MARKET WATCH: Crude oil price continues to fall

The new front-month August contract for crude continued its fall June 23 in the New York market as the Energy Information Administration reported an unexpected build in oil inventories and US sales of new homes fell to a record low in May, down 32.7% from April when the $8,000 federal tax credit expired.

Sam Fletcher
OGJ Senior Writer

HOUSTON, June 24 -- The new front-month August contract for crude continued its fall June 23 in the New York market as the Energy Information Administration reported an unexpected build in oil inventories and US sales of new homes fell to a record low in May, down 32.7% from April when the $8,000 federal tax credit expired.

“New home purchases plummeted to an annual rate of 300,000, while the economists were expecting that purchases would drop only 19% to an annual rate of 410,000,” said Anuj Sharma, research analyst at Pritchard Capital Partners LLC in Houston.

A slower demand growth projection by the International Energy Agency in Paris helped undercut crude prices. “The IEA now estimates that the rate of growth in the world’s oil consumption would diminish from 1.5% in 2010 to 1% in 2015. Despite a bearish assault from all corners, prices held above $76/bbl as the Federal Reserve System renewed its pledge to keep interest rates unchanged to maintain the economic recovery,” Sharma said.

In Houston, analysts at Raymond James & Associates Inc. reported, “Natural gas ended the day up 1% after several meteorologists projected that a cluster of thunderstorms in the Caribbean Sea have a moderate chance of becoming a tropical storm. The broader market ended the day flat despite falling 70-plus points, then rising 70-plus points during the session.”

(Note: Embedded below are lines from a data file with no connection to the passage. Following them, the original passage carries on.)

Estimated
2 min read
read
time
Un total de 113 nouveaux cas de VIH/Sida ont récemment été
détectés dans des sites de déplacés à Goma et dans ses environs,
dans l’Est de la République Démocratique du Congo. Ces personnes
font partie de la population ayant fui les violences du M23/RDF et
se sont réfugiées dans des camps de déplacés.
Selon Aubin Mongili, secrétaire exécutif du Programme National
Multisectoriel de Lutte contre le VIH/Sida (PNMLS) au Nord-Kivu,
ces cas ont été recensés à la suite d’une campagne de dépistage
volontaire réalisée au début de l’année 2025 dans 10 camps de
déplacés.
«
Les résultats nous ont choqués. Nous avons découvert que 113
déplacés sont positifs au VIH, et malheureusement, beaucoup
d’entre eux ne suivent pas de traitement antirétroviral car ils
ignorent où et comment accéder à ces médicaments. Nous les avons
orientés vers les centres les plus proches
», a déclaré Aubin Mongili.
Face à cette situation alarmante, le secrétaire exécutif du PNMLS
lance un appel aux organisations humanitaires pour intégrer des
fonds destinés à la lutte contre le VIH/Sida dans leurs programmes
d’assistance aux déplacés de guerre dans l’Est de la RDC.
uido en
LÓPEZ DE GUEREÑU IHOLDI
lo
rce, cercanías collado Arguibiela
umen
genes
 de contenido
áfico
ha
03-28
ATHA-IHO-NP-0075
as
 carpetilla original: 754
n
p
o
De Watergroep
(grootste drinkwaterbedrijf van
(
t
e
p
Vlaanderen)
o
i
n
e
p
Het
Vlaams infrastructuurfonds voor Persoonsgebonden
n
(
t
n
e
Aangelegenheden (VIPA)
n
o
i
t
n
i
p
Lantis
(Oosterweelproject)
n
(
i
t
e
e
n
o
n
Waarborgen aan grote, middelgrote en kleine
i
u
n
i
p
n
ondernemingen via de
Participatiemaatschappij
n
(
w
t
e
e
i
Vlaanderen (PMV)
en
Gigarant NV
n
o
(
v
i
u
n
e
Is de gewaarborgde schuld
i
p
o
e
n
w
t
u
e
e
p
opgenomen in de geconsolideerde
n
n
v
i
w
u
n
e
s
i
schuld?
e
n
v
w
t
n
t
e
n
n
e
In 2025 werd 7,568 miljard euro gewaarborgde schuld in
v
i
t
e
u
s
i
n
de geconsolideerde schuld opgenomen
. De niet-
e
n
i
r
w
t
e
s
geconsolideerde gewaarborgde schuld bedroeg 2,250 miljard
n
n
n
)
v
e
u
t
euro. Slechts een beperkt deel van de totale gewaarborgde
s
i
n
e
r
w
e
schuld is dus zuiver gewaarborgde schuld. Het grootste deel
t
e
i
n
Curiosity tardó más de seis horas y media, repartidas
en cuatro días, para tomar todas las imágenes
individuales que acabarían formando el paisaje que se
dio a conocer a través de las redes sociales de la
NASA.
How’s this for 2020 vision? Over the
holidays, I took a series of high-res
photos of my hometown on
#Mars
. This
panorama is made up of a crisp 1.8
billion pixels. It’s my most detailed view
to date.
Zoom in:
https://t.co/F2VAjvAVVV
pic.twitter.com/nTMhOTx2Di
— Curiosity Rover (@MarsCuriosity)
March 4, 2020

In other news, the Wall Street Journal reported BP PLC and other producers were required to base deepwater spill response plans in the Gulf of Mexico on 6-year-old projections by the US Minerals Management Services that a much larger spill than the Macondo blowout was unlikely to reach US shores.

“The government models, which oil companies are required to use but have not been updated since 2004, assumed that most of the oil would rapidly evaporate or get broken up by waves or weather,” said Raymond James analysts, citing a June 24 WSJ report. However, they said, “Oil has hit 171 miles of shoreline in southern Louisiana, Mississippi, Alabama, and northern Florida. Further, government models don't address how oil released a mile below the surface would behave—despite years of concern among government scientists and oil companies about deepwater spills.”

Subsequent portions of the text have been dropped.